Оливье не плакал. Ни во время службы, ни на кладбище. На губах у него была грустная улыбка – такая же, какую я заметила на ферме, когда он заехал на велосипеде. Только в десять раз хуже. Он не очень представлял себе, что будет делать со всеми вещами, с домом. Я посоветовала ему переждать. Дать себе время пережить траур. Оплакать Мадлен. Он вскинул на меня глаза, я увидела, как переменилось его лицо, опустились вниз уголки губ, задрожал подбородок. Я обняла его, и он заплакал. Заплакал, как ребенок. Я присела на край кровати, он встал на колени рядом, обвив руками мою талию. Он рыдал. Как налетевший шквальный дождь, когда вы можете промокнуть до костей меньше чем за полминуты. Так же неистово. Он распахнул шлюзы, и вся его печаль изливалась мне на живот. Не только из-за потери Мадлен. У меня было ощущение, что он оплакивал всю свою жизнь. Жестоких родителей, свою заброшенность, насмешки в школе, свое одиночество. Он вцепился в меня, словно крича: У меня осталась только ты!

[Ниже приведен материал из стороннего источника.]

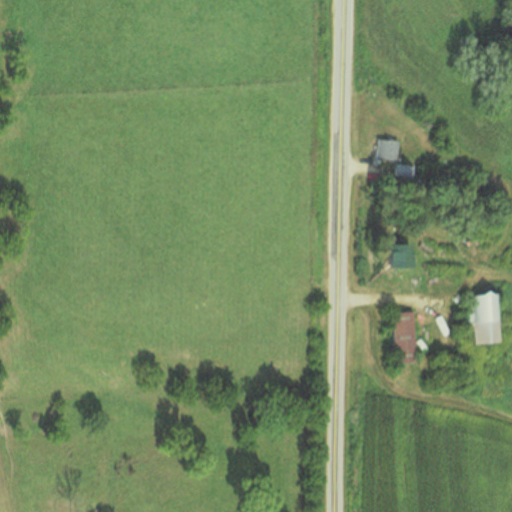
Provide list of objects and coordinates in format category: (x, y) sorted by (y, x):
building: (383, 148)
building: (393, 254)
road: (336, 256)
road: (384, 297)
building: (480, 317)
building: (399, 336)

Я плакала вместе с ним, гладя его волосы.
Мы просидели так около часа. Это напомнило мне ночь в слезах рядом с Антуаном. Но на этот раз все было куда серьезней.
Когда он немного успокоился, я предложила поехать домой. Он очень устал и наверняка мало спал в последнюю неделю. Он вернется когда захочет, но сейчас лучше уйти отсюда, немного отвлечься. Дать телу небольшую передышку.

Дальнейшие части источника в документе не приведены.